• _Text_:

=== Begin Enclosure ===

You are here

China: End of the Reform Era

Hosted by the Center for Chinese Legal Studies at Columbia Law School, Carl Minzner presents how Chinese legal reform is stalling.

When:
March 28, 2018 12:15pm to 2:15pm
Print
In "End of an Era: How China's Authoritarian Revival is Undermining Its Rise," Professor Minzner will discuss how we are witnessing the end of China's reform era. Core features that have characterized the past three decades of Chinese governance--political stability, ideological openness, and rapid economic growth--are unraveling.  
 
Over the past three decades a frozen political system has fueled both the rise of entrenched interests within the Communist Party itself, and the systematic underdevelopment of institutions of governance among state and society at large. Economic cleavages have widened. Social unrest has worsened. Ideological polarization has deepened. Now, to address these looming problems, China’s leaders are progressively cannibalizing institutional norms and practices that have formed the bedrock of the regime's stability in the reform era.
 
Carl Minzner is an expert in Chinese law and governance. He has written extensively on these topics in both academic journals and the popular press. He is the author of End of an Era: How China's Authoritarian Revival is Undermining its Rise (Oxford University Press, 2018). Prior to joining Fordham, he was an Associate Professor of Law at Washington University in St. Louis.

=== End Enclosure ===

• _What to do_:
Summarize the announcement about Carl Minzner's talk in two sentences. Rely only on the announcement above.

• _Data under study_:
=== Begin Enclosure ===

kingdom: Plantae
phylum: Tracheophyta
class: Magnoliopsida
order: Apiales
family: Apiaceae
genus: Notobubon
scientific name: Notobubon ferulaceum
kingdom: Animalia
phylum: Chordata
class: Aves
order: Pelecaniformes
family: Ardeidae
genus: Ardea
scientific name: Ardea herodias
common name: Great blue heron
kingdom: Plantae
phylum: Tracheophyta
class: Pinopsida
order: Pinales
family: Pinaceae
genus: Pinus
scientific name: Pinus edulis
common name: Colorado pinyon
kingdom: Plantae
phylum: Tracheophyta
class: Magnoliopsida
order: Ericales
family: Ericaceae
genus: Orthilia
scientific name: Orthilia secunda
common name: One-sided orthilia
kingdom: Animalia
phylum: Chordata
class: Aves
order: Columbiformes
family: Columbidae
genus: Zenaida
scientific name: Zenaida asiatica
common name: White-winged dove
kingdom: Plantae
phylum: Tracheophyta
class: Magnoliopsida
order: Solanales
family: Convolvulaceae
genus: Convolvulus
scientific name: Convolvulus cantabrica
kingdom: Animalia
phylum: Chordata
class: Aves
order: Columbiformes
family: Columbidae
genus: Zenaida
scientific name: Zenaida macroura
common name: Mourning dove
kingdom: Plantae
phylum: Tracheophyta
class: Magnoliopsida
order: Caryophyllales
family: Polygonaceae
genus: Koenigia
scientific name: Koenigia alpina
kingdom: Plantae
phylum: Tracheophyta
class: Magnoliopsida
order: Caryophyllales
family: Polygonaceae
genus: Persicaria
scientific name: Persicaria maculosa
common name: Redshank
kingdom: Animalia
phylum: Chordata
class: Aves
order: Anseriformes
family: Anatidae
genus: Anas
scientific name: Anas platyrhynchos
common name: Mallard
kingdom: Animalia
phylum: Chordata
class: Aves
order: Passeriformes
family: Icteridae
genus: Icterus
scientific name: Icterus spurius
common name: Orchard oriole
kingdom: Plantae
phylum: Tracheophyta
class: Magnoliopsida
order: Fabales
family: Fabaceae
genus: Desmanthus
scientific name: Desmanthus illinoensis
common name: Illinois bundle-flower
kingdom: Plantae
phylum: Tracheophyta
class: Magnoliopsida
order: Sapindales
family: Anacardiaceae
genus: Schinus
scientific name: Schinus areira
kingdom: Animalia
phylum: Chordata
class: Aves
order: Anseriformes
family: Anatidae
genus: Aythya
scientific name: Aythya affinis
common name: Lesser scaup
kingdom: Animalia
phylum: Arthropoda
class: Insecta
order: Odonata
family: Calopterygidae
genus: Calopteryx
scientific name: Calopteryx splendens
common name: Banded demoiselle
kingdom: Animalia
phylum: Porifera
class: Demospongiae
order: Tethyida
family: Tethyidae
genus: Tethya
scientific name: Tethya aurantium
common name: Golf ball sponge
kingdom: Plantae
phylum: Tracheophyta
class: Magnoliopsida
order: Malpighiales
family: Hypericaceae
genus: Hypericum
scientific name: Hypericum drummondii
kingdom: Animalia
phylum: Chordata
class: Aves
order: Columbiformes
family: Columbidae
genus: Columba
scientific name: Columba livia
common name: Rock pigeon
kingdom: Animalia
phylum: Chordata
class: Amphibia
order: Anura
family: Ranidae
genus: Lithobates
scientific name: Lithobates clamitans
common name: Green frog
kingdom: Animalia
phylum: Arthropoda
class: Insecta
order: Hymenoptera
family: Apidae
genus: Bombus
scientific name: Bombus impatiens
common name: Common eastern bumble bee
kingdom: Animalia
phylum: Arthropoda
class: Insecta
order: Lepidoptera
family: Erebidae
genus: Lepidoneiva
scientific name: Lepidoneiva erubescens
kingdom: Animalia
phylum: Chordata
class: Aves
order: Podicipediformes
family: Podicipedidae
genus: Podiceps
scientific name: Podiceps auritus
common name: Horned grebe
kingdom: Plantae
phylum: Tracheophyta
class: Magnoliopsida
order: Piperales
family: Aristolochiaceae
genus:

=== End Enclosure ===

• _Written answer_:
On March 28, 2018, the Center for Chinese Legal Studies at Columbia Law School hosts Carl Minzner, an expert in Chinese law and governance, who will discuss how China's reform era is ending. Political stability, ideological openness, and rapid economic growth are unraveling, and China's leaders are progressively cannibalizing the institutional norms and practices that formed the bedrock of the regime's stability.